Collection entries

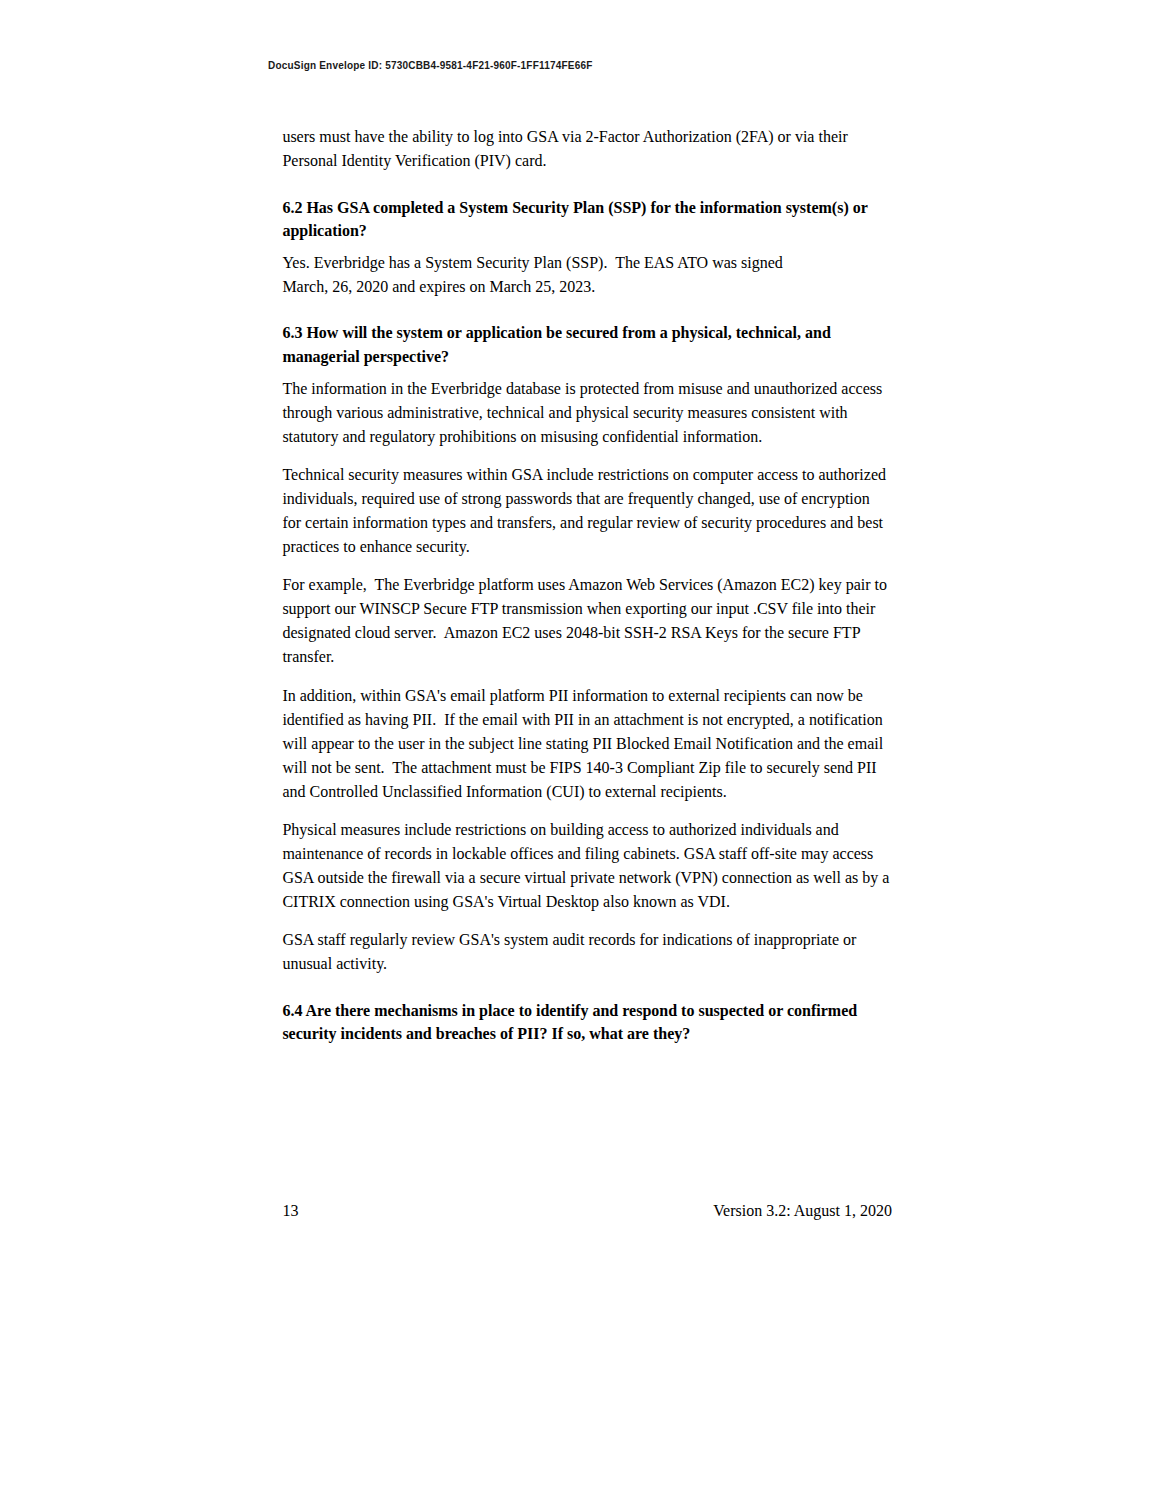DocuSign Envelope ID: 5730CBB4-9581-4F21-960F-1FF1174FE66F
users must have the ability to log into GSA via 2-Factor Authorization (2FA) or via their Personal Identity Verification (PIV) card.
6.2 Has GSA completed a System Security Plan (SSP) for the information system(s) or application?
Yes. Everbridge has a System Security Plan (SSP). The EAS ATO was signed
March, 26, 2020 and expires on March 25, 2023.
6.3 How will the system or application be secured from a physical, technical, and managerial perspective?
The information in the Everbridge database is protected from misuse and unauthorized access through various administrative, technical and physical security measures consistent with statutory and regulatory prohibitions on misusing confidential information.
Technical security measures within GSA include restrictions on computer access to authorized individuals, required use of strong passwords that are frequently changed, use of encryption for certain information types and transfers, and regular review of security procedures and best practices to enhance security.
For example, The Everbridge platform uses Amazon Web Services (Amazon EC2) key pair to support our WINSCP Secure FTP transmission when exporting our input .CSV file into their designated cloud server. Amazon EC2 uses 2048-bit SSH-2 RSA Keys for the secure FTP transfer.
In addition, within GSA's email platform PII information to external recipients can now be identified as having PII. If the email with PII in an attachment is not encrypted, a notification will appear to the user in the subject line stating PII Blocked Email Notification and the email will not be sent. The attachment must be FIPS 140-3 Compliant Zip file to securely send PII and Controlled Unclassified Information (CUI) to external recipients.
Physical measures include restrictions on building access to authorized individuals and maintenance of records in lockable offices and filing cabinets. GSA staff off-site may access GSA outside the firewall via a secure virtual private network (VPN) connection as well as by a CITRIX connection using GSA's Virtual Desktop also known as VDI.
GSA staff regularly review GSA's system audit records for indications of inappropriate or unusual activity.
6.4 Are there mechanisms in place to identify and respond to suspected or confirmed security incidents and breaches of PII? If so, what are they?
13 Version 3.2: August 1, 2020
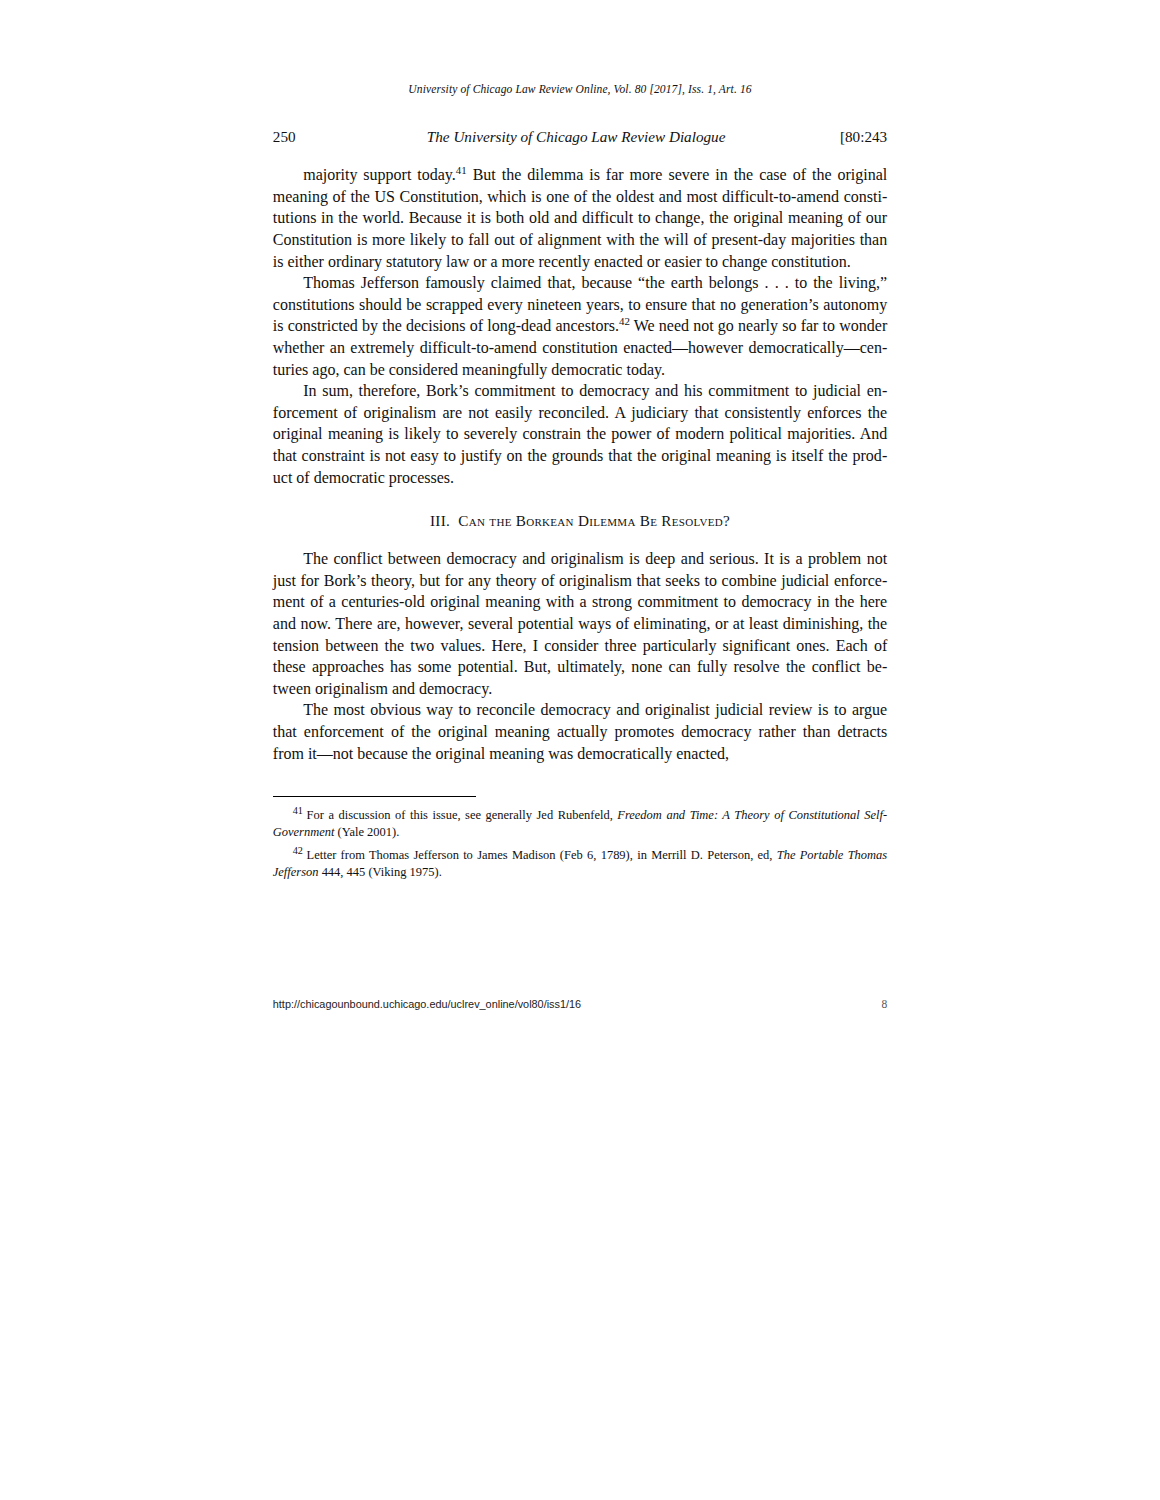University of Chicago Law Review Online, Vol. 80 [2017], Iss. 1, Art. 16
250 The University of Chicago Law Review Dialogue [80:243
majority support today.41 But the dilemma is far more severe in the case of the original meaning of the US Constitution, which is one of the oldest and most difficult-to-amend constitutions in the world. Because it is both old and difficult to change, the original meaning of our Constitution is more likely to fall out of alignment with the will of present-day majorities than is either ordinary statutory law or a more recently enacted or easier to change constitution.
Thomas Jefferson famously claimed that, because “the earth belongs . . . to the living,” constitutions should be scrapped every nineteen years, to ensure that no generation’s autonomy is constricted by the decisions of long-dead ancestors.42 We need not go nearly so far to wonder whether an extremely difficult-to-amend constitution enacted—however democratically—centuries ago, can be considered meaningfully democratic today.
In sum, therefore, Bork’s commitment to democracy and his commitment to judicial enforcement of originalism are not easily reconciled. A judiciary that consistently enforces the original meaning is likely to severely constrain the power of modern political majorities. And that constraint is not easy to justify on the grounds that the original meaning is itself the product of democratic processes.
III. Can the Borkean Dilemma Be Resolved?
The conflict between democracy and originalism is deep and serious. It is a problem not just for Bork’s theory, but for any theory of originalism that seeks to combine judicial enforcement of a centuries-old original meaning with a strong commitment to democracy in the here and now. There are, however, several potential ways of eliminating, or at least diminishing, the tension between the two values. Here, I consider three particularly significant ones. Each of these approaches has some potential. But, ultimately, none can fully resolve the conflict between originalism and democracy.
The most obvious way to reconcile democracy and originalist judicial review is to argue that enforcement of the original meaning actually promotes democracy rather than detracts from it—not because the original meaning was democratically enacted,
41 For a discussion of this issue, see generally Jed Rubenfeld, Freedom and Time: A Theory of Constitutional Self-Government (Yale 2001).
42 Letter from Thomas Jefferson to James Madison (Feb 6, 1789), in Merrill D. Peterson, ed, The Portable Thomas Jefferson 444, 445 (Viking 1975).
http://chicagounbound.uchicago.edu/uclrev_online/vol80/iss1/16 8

**Try it:**
Only the last part of the entries above is needed: please copy the line with "41 For a discussion" and each line after it exactly.

**Reply:**
41 For a discussion of this issue, see generally Jed Rubenfeld, Freedom and Time: A Theory of Constitutional Self-Government (Yale 2001).
42 Letter from Thomas Jefferson to James Madison (Feb 6, 1789), in Merrill D. Peterson, ed, The Portable Thomas Jefferson 444, 445 (Viking 1975).
http://chicagounbound.uchicago.edu/uclrev_online/vol80/iss1/16 8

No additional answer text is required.